El thriller judicial inspirado en hechos reales goza de buena salud y prueba de ellos es este film basado en el caso de unos granjeros afectados por derrames tóxicos de una planta de la multinacional Dupont. Con algo del espíritu de Erin Brockovich, una mujer audaz, esta película muestra al director de Velvet Goldmine, Lejos del Paraíso, I'm Not There y Carol alejado de sus búsquedas autorales, pero como un eficaz y contundente narrador dentro de este género.
Hace pocos días se estrenó en la Argentina Buscando justicia (Just Mercy); ahora es el turno de El precio de la verdad (Dark Waters), otra reconstrucción de un caso legal que tuvo importantes resonancias. Es que el thriller judicial basado en historias reales es un subgénero siempre seductor para los estudios, los directores y las estrellas de Hollywood.
En la línea de Erin Brockovich, una mujer audaz, de Steven Soderbergh, El precio de la verdad –cuyo guion está basado en una nota publicada en 2016 por New York Times Magazine titulada The Lawyer Who Became Dupont’s Worst Nightmare– tiene como eje la problemática ecológica y se sustenta en el siempre atractivo enfrentamiento entre ciudadanos comunes y poderosas corporaciones. En esta oportunidad, las víctimas son unos simples granjeros del pueblo de Parkesburg, en West Virginia, que sufren la contaminación de las aguas por los desechos tóxicos de una fábrica de productos con teflón perteneciente a la multinacional Dupont. El resultado es tan trágico como previsible: desde la masiva muerte de animales hasta el cáncer.

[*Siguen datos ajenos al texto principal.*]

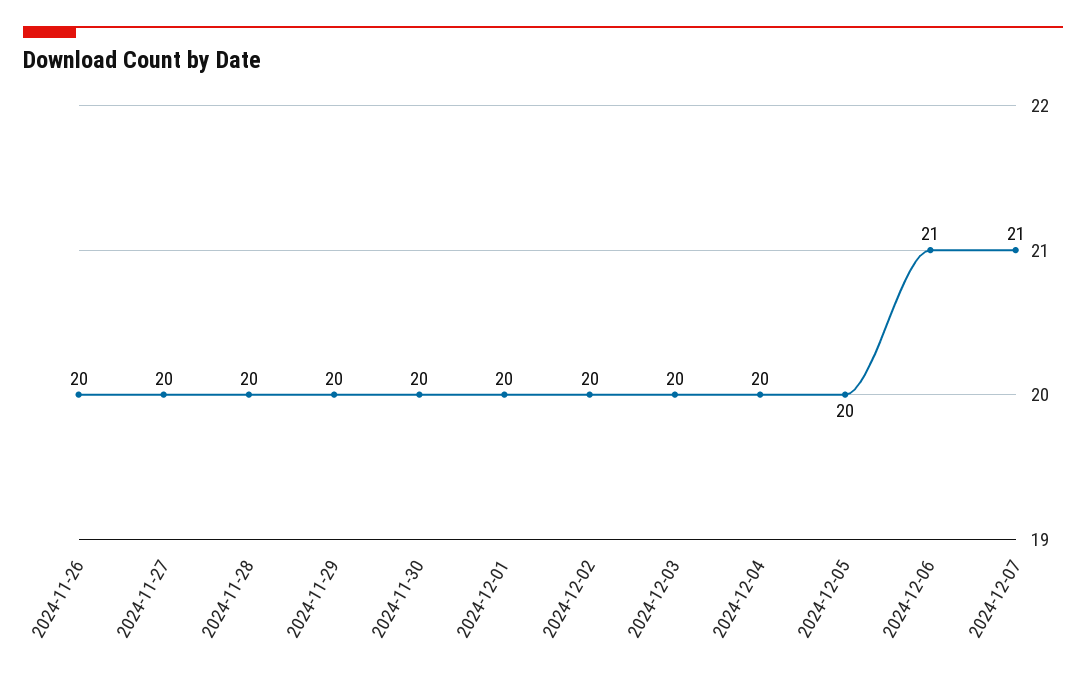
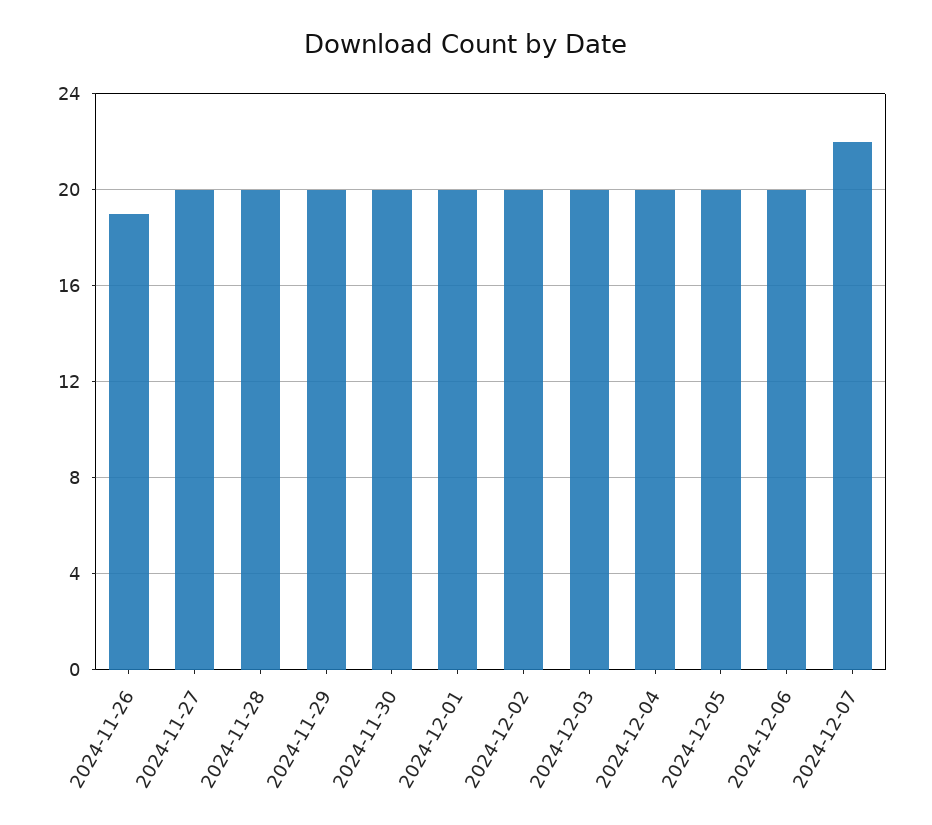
2024-11-26: 20 -> 19
2024-12-06: 21 -> 20
2024-12-07: 21 -> 22

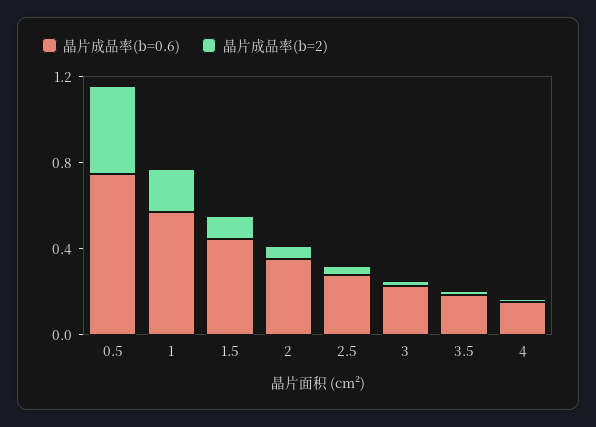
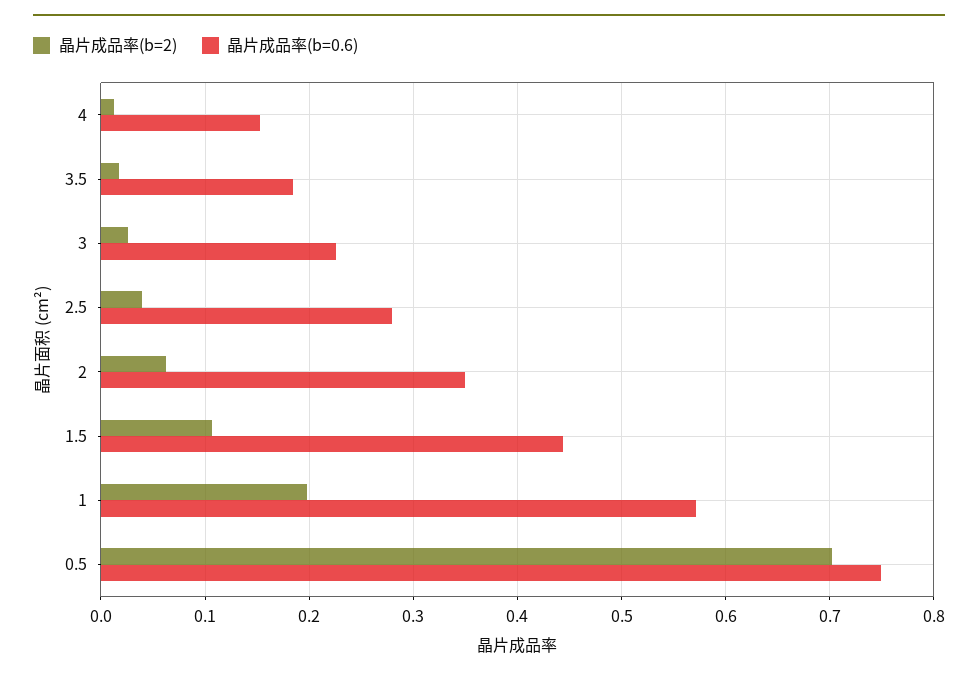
晶片成品率(b=2), 0.5: 0.4 -> 0.7

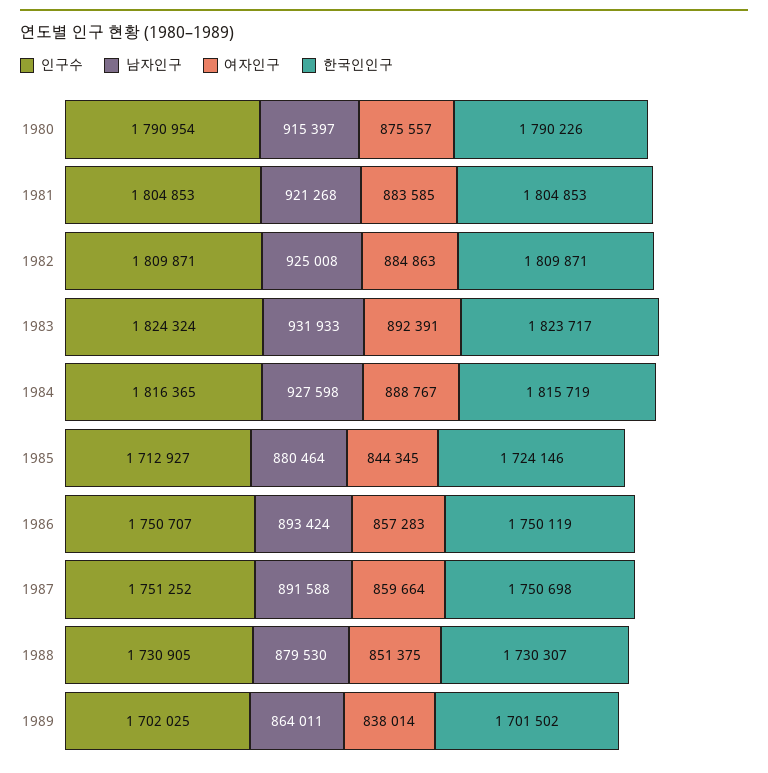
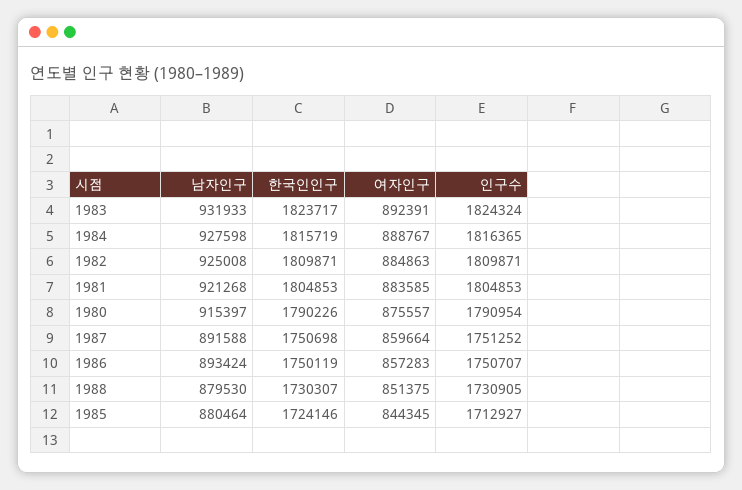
인구수, 1989: 1702025 -> none
남자인구, 1989: 864011 -> none
여자인구, 1989: 838014 -> none
한국인인구, 1989: 1701502 -> none

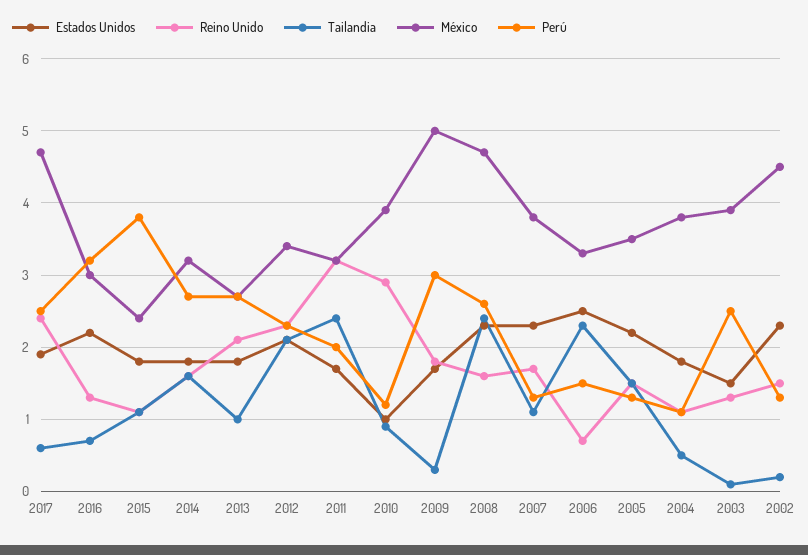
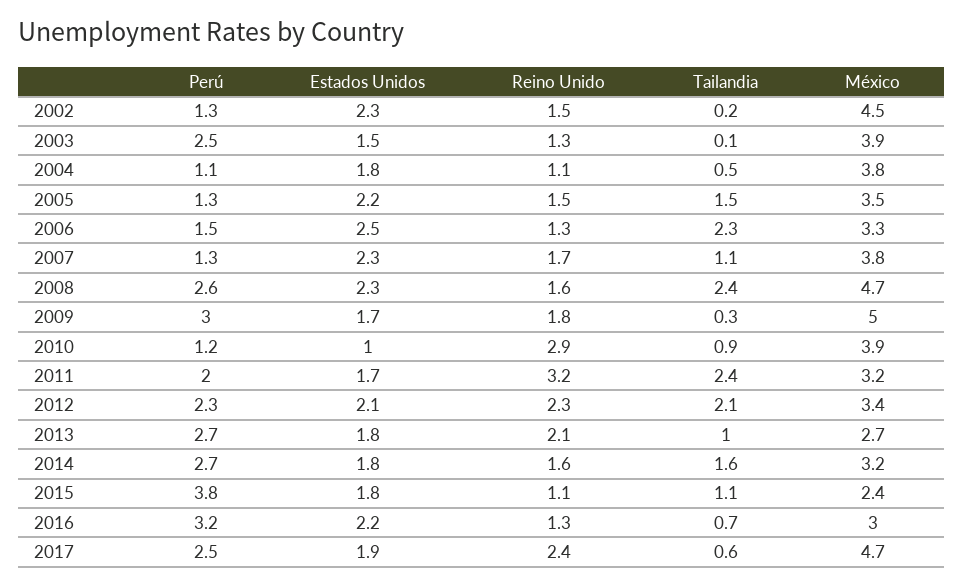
Reino Unido, 2006: 0.7 -> 1.3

Lejos de su veta más autoral (aunque con alguna lejana conexión en su exposición de la paranoia con Safe), Todd Haynes se muestra aquí como un sólido narrador. Algunos podrán argumentar que es como tener a Messi en el equipo y ponerlo a jugar de defensor, pero lo cierto es que el realizador de Lejos del Paraíso y Carol se muestra seguro y convincente a la hora de exponer el largo y complejo entramado (la historia tiene su germen en la década de 1950 y se desarrolla luego a lo largo de varias décadas) con antihéroes en un principio incomprendidos, grandes estudios de abogados, abusos de las corporaciones y avatares del poder judicial.
Es Mark Ruffalo quien se carga la película al hombre con el personaje de Robert Bilott, un abogado que en 1998 acaba de incorporarse como socio a Taft Stettinius & Hollister, una de las firmas más prestigiosas del mundillo legal de Cincinnati, y -en vez de tomar casos rentables para clientes poderosos- se obsesiona cada vez más con el de los residuos tóxicos de la planta de Dupont, al punto de empezar a descuidar el resto de su prometedora carrera y hasta su vida familiar. Con un protagonista tan omnipresente, no alcanzan a lucirse del todo como podrían (y deberían) los personajes secundarios de Anne Hathaway (la esposa) y Tim Robbins (el jefe de Robert). En cambio, sí es conmovedor el de Wilbur Tennant (un irreconocible y notable Bill Camp) como el testarudo y tosco granjero que inicia la movida contra Dupont.
Las teclas emotivas que toca El precio de la verdad son las imaginables en tiempos de corrección política: seres anónimos, hombres comunes a-lo-David demostrando que se puede enfrentar a los Goliath de turno que tantas veces son amparados por un sistema injusto y en muchos casos corrupto. El tema aquí, por lo tanto, no es el qué (podrán imaginar o googlear el desenlace si es que aún no vieron el documental The Devil We Know) sino el cómo. Y, en ese sentido, Haynes y Ruffalo (más el siempre brillante aporte visual del fotógrafo Ed Lachman) nos acompañan durante el intrincado camino de este docudrama -lleno de obstáculos y sinsabores- con la promesa de llegar a un destino un poco más feliz. Será justicia.